Health experts say that there should be no explosions in the United States. “Each explosion means the passage of our public health defense and is a grave risk, especially for children,” said Dr. Jerome Adams, who was an American surgeon during the first Trump administration.

But the lower vaccination indicators allowed easier explosions. This was the case in southern California in 2014 and 2015, when the explosion associated with Disneyland increased to about 150 cases, and in Novel York in 2018 and 2019, when this Over 600 cases He appeared in Novel York and another 300 in Rockland.

“Unfortunately, this becomes a more common reality in the United States due to reduced vaccination indicators of our population,” said Dr. Lori Handy, deputy director of the vaccine education center at the children’s hospital in Philadelphia.

A single dose of the opposite vaccine, which is supplied as part of a combination of measles, pigs and a rose vaccine known as MMR, is effective in relation to the Odra. The schedule of vaccines from childhood in the US recommends two doses, which together are effective in 97 percent.

Some fully vaccinated people (3 in 100) can continue to develop measles if they are exposed to the virus. But their symptoms are generally much milder, said Angela Rasmussen, a virologist at the University of Saskatchewan. Some think that this means that the vaccine does not work, she added, but that’s not true.

“He keeps you in front of the hospital and holds you away from the morgue,” she said. “This is what the Odra vaccine does.”

The measles vaccine vaccine was a special purpose of vaccine skepticism due to debris -tests combining it with autism. But the vaccine turned out to be extremely safe and sound and very effective for over 60 years of operate and research tens of thousands of children, said Dr. Adam Ratner, an expert on pediatric infectious diseases in Novel York and author of the book about the Oder.

Odra is an extremely contagious virus. He stays in the air or on the surfaces for several hours after the infected person leaves the room.
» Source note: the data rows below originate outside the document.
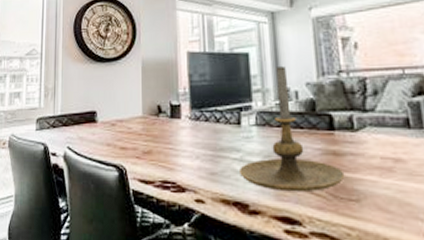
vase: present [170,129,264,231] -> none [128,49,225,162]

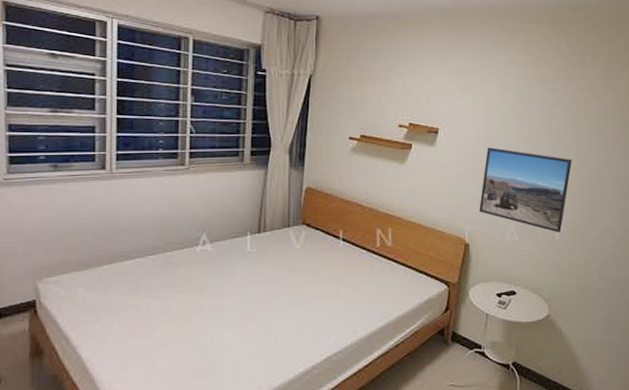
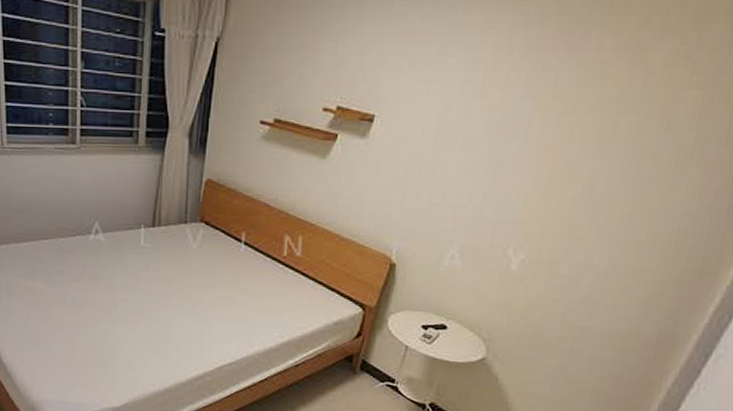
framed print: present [479,147,573,233] -> none [414,145,556,263]

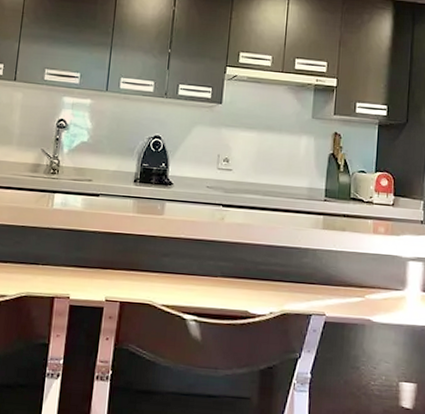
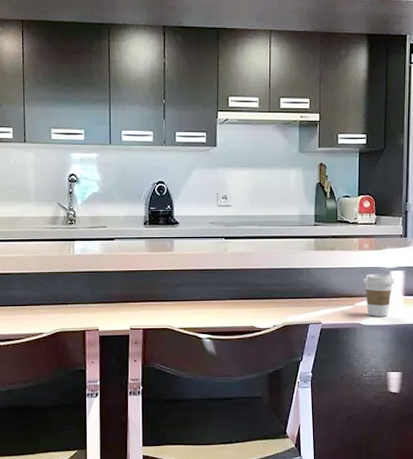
coffee cup: none [376,262,412,314] -> present [363,273,394,317]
And it is still much more common in other parts of the world.

“It creates an environment that creates lighting,” said Dr. Schwartz. But this does not mean that gigantic epidemics or a wide spread of measles are inevitable in the United States.

“Fuel is unvaccinated,” he said.

In Gaines, Texas, where the current epidemic is centered, the vaccination rate among preschoolers is 82 percent. (Because school -age children are subject to community vaccinations, vaccination indicators among preschoolers give an approximate sense of community rates, said Dr. Schwartz.) In the whole country, the MMR vaccination indicator is slightly less than 93 percent.

Dr. Ratner said that the vaccination indicator said: “I think we will have many more Gaines poviats.”

Before 1963, when the first measles vaccine was licensed, Odra earned from three million to four million people a year and was responsible for almost 50,000 hospitalizations and 400 to 500 deaths in the United States, in accordance with Disease control and prevention centers.

“The risk of measles infection is sometimes omitted by the passage of time and how far most Americans are from the sight of the Oder,” said Dr. Schwartz.

Odra usually starts with fever, cough, runny nose and watery eyes, as well as a rash that usually appears on the face and then spreads down.

About 20 percent of infected persons are hospitalized, according to CDC complications, there are more often among pregnant women, people with weakened immune systems as well as babies and youthful children whose immune system is still developing.

“This is not a icy,” said Dr. Handy.

Up to 20 children infected with measles will develop pneumonia, According to CDC. One in 1000 children has brain swelling, which can lead to blindness, deafness or seizures. In extremely uncommon cases, said Dr. Ratner, Odra can also cause a progressive and fatal neurological disease that develops a few years after infection.

And from one to three out of 1000 children infected with the Odra will die.

Today, Odrai still kills about 100,000 people – most children around the world.

Dr. Handy, who has compact children, said that Odra is for her as both a doctor and a parent.

“I know what to worry about,” she said. “And Odra scares me.”

Catherine Pearson reporting brought.